Les choses spécifiques de la nature naissaient d’une force auto-émergeante qui était toujours impressionnante, irrésistible. [… ] La nature, en tant qu’entité physique, était vivante et elle fleurissait, faisant apparaître des formes de « ce qui est ». De plus, cette puissance était « partout autour » mais généralement intensément localisée à des sites possédant des forces particulières – par exemple les grottes, ruisseaux, cavernes, montagnes et autres lieux qui enchantaient l’esprit grec. (Grange, 1989, p. 78-79, trad. lib.) Des plus lointains aux plus proches, les entités et phénomènes suivants seront qualifiés ou disqualifiés comme nature au sens de « physis ». Les « étoiles » qui brillent dans la « nuit », le « soleil » qui illumine le « ciel » et qui modifie les couleurs et les apparences de tout ce qu’il éclaire selon sa « déclinaison » variable, la « lune » qui éclaircit le « ciel nocturne », le « ciel » et les « nuages », voilà autant de manifestations de « physis ». Les « océans » avec leurs « vagues » et leurs « marées », les « poissons », les « algues » et autres « organismes » qui y vivent, le « sable » ou le « gravier » de la « plage » à partir d’où on est en présence de cette nature sont des manifestations de « physis ». Les « montagnes », les « falaises » et les « caps » sont des manifestations de « physis ». Les « arbres non plantés par les êtres humains » et les « animaux sauvages » de la « forêt » sont des manifestations de « physis ». Les « cours d’eau non dragués » coulant librement sont aussi des manifestations de « physis ». « L’érable à Giguère » qui pousse spontanément dans les « interstices » non

54

asphaltés, la « fourmi » sur le trottoir, « l’araignée » qui tisse sa « toile » où sont captées des « gouttelettes » de « rosée » qui « brillent » au « soleil » du matin sont encore des manifestations de « physis ». Les processus spontanés et non contrôlés volontairement dans l’être humain sont aussi des manifestations de « physis » : la « croissance générale », la « respiration », les « battements du cœur », la « croissance » des « cheveux », le « vieillissement » et les « rides » sont encore des manifestations de « physis ».
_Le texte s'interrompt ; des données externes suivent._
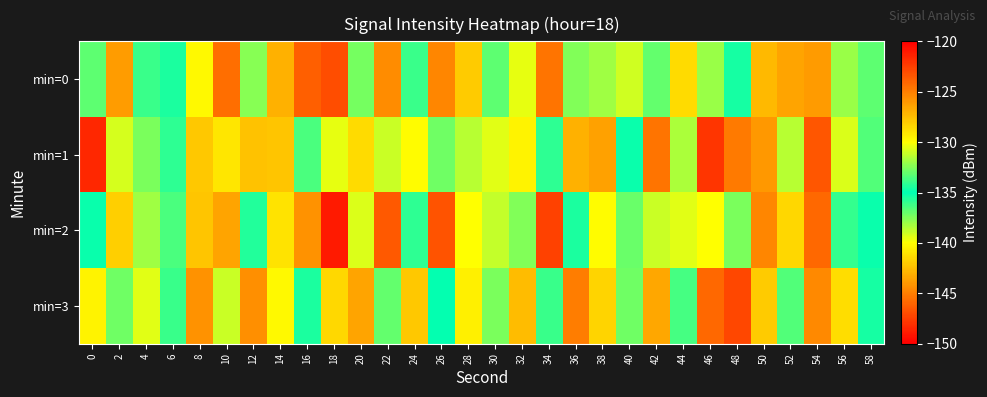

Reading right to left, extract all data points from this chart.

min=0: 58=-136.8	56=-132.0	54=-126.1	52=-126.5	50=-127.4	48=-135.5	46=-132.1	44=-128.6	42=-133.0	40=-130.9	38=-131.9	36=-132.5	34=-124.6	32=-130.5	30=-133.1	28=-128.0	26=-125.4	24=-133.9	22=-125.6	20=-137.3	18=-123.1	16=-123.9	14=-127.0	12=-137.6	10=-124.5	8=-129.7	6=-134.4	4=-133.9	2=-143.8	0=-133.2
min=1: 58=-133.4	56=-130.7	54=-123.5	52=-138.6	50=-126.0	48=-124.9	46=-122.1	44=-138.3	42=-124.6	40=-134.9	38=-126.4	36=-127.0	34=-134.1	32=-129.5	30=-130.6	28=-131.5	26=-132.9	24=-129.9	22=-131.0	20=-128.6	18=-139.5	16=-136.5	14=-127.7	12=-127.7	10=-129.1	8=-127.9	6=-134.2	4=-132.6	2=-130.9	0=-148.4
min=2: 58=-134.8	56=-134.0	54=-124.1	52=-128.5	50=-125.4	48=-137.5	46=-130.1	44=-130.6	42=-131.0	40=-132.9	38=-129.9	36=-134.5	34=-122.6	32=-132.5	30=-131.1	28=-130.0	26=-123.4	24=-135.9	22=-123.6	20=-139.3	18=-121.1	16=-125.9	14=-129.0	12=-135.6	10=-126.5	8=-127.7	6=-136.4	4=-131.9	2=-141.8	0=-135.2
min=3: 58=-135.4	56=-128.7	54=-125.5	52=-136.6	50=-128.0	48=-122.9	46=-124.1	44=-136.3	42=-126.6	40=-132.9	38=-128.4	36=-125.0	34=-136.1	32=-127.5	30=-132.6	28=-129.5	26=-134.9	24=-127.9	22=-133.0	20=-126.6	18=-141.5	16=-134.5	14=-129.7	12=-125.7	10=-131.1	8=-125.9	6=-136.2	4=-130.6	2=-132.9	0=-140.4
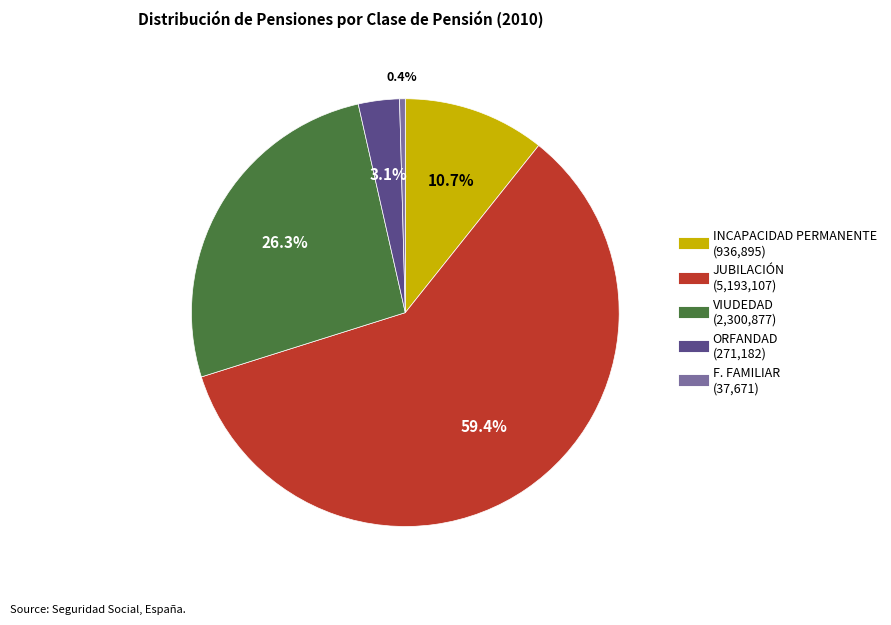

To the nearest percent, what is the difference between the JUBILACIÓN and ORFANDAD slice percentages?

56%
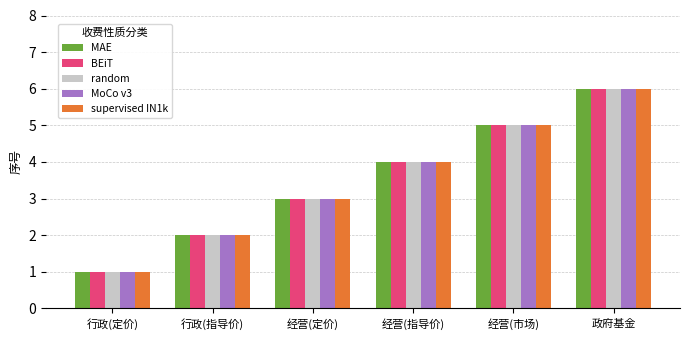

At which label does MAE reach its peak?

政府基金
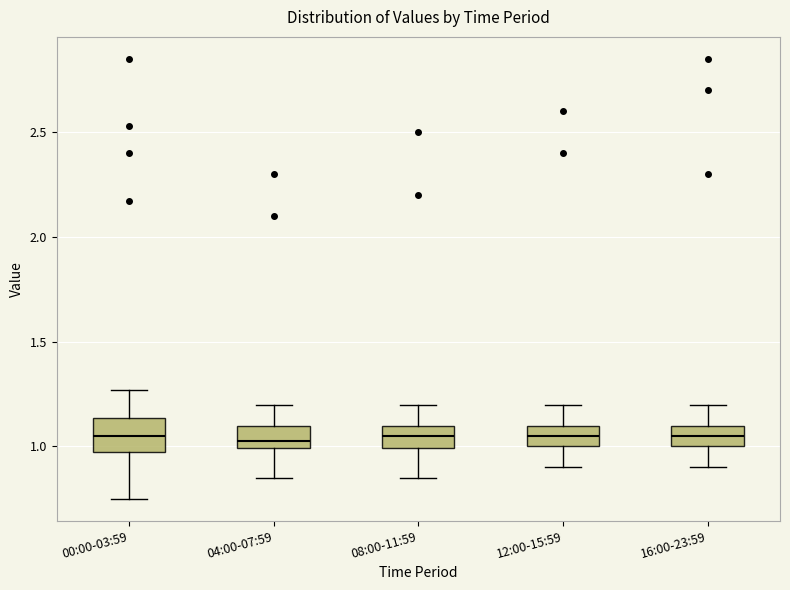

Reading left to right, transcribe this box plot: for each box, give where its median line is, the range the box spans, and where its two whiskers end, as read against the y-axis. The values are not printed on the chart, so give them approximately, as read against the axis.

00:00-03:59: median 1.05, box 0.95 to 1.15, whiskers 0.75 to 1.25
04:00-07:59: median 1.05, box 1.00 to 1.10, whiskers 0.85 to 1.20
08:00-11:59: median 1.05, box 1.00 to 1.10, whiskers 0.85 to 1.20
12:00-15:59: median 1.05, box 1.00 to 1.10, whiskers 0.90 to 1.20
16:00-23:59: median 1.05, box 1.00 to 1.10, whiskers 0.90 to 1.20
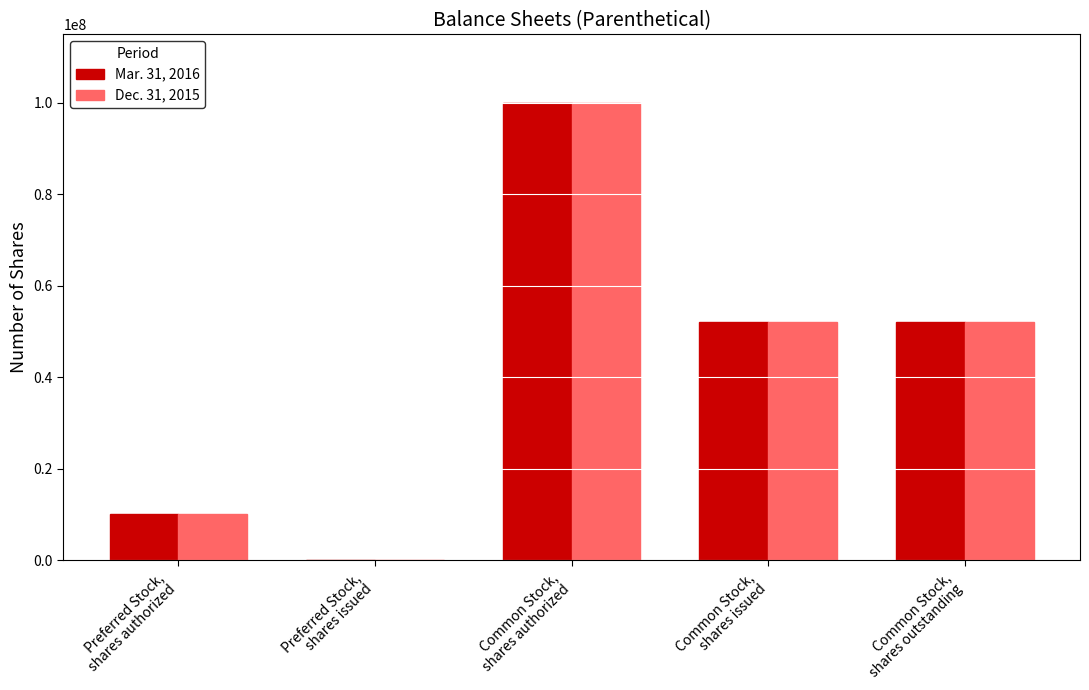

The value of Mar. 31, 2016 at Common Stock,
shares authorized is 100000000. True or false?

True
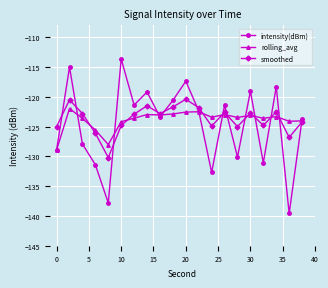

Which series has the largest range (max minus min)?

intensity(dBm)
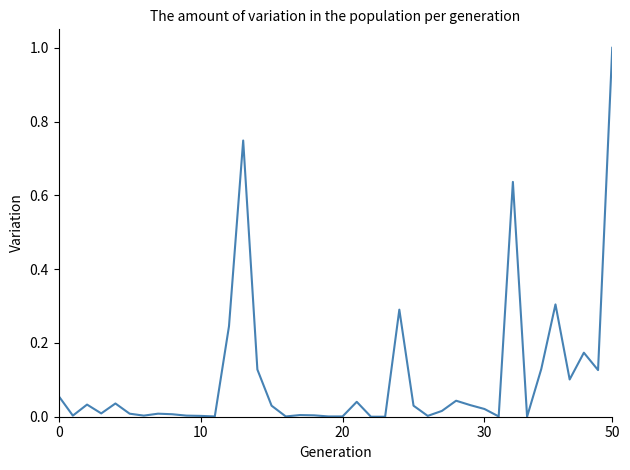

What is the difference between the maximum and minimum values?

1.0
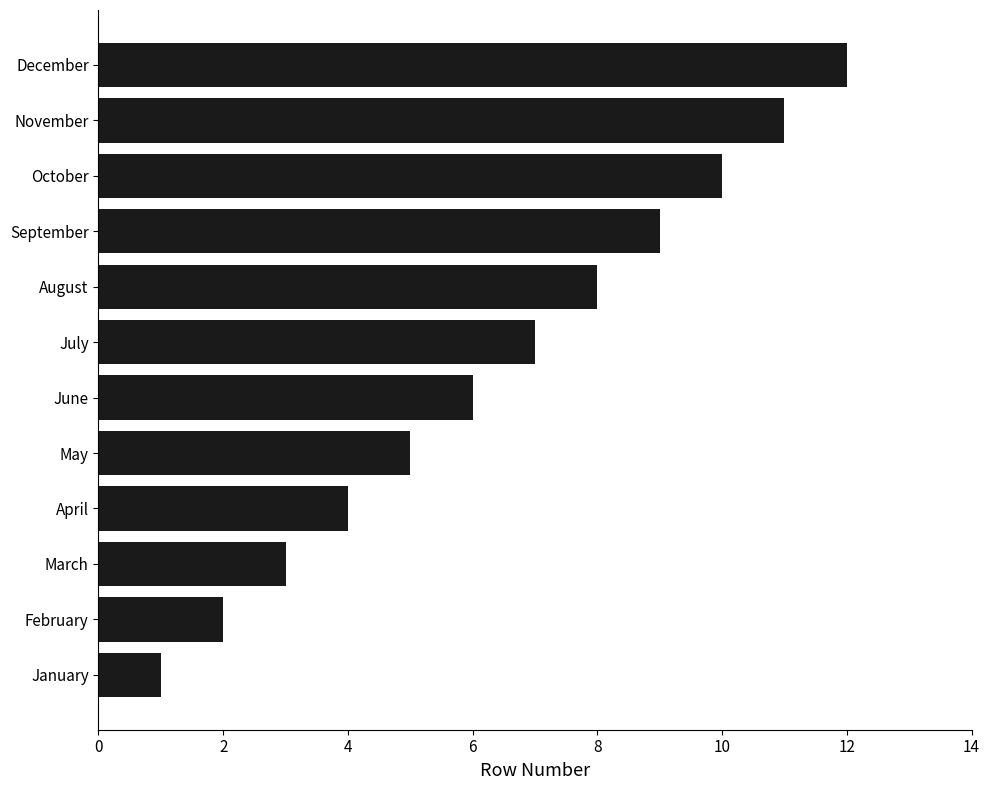

What is the change in value from April to July?

+3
La « brebis Dolly » n’est pas « physis », un « plant de soja transgénique » n’est pas « physis », un « arbre de rue planté et émondé » n’est pas « physis », un « animal » dans un « zoo » n’est pas « physis », un « animal domestiqué » n’est pas « physis », un « jardin » n’est pas « physis », un « lac artificiel » n’est pas « physis ». Dans ces phénomènes, « physis » est là, elle est active, mais l’origine résulte de l’activité humaine ou alors les processus sont modifiés et contrôlés par les êtres humains.

Dans le cadre de ce mémoire, la notion de nature fait référence ainsi à ces phénomènes et à ces entités, vivantes et non vivantes, d’émergence, de genèse et de croissance spontanées, dont l’origine et les processus sont hors de la volonté et du contrôle de l’être humain.
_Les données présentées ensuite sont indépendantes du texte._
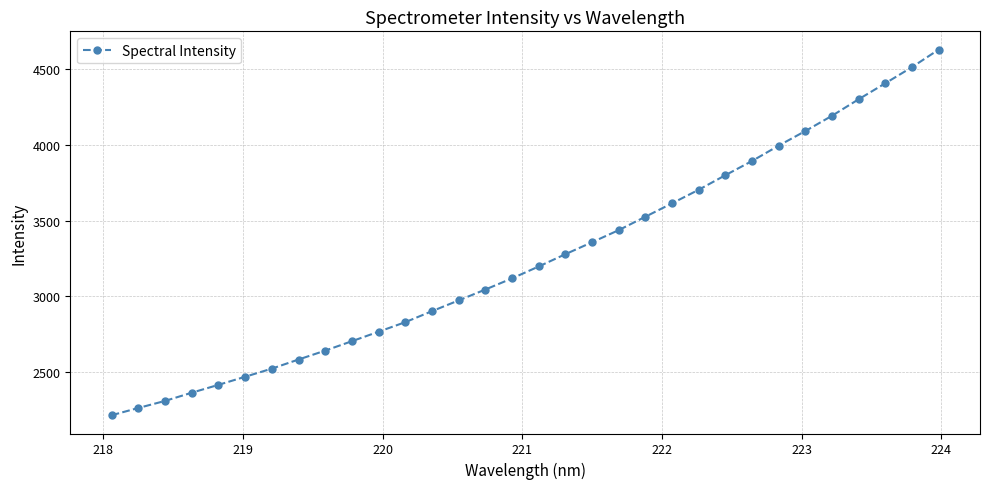

What is the smallest value displayed?

2216.6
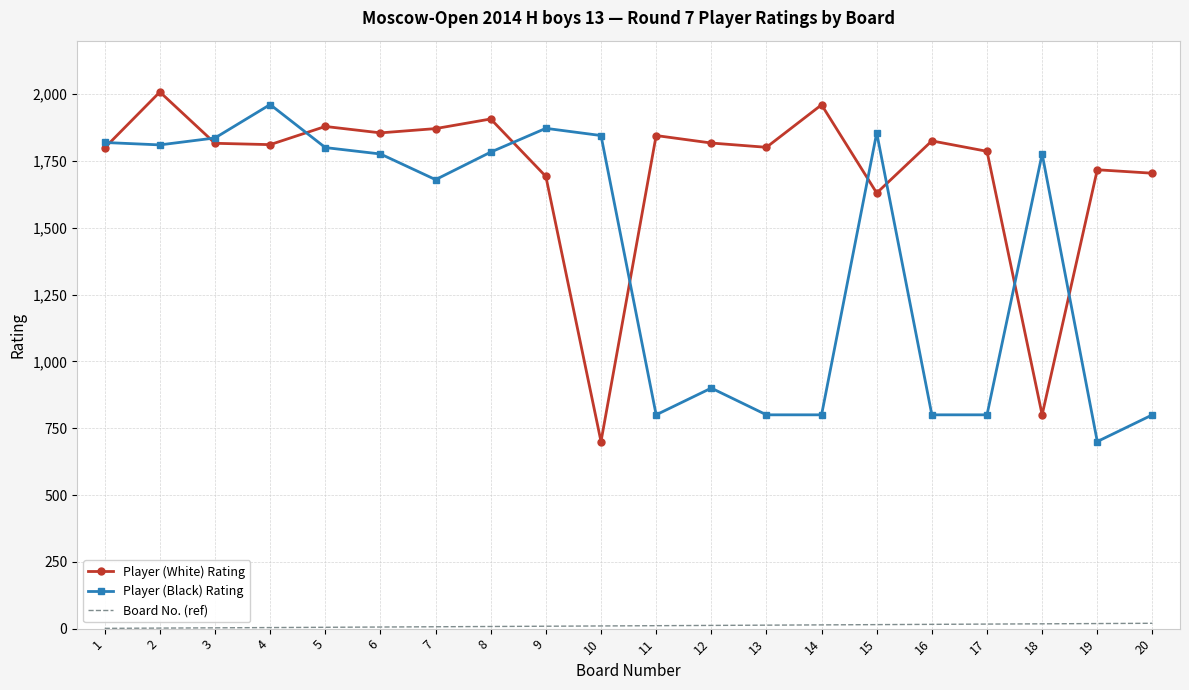

Between 5 and 17, which series saw the biggest shift?

Player (Black) Rating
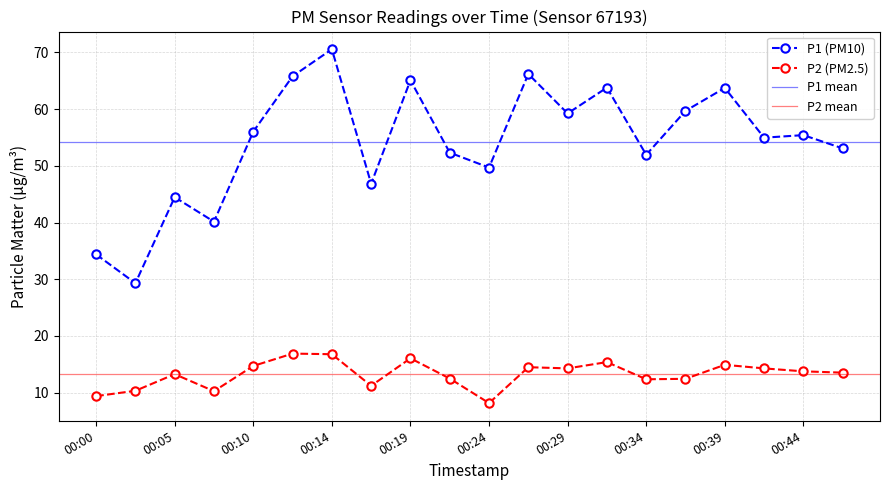

What is the difference between the P1 values at 00:14 and 00:32?

6.8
Les exemples de ce qui est qualifié et de ce qui est disqualifié ne visent pas à rejeter les phénomènes disqualifiés. Il s’agit ici de préciser le concept de nature envisagée dans le contexte de l’éco-ontogenèse. Les autres phénomènes, ceux disqualifiés du concept de nature, sont ainsi davantage associés au concept plus général d’environnement. La nature est donc entendue dans un certain sens de « monde originel » (Bourneuf, 1997, p. 28).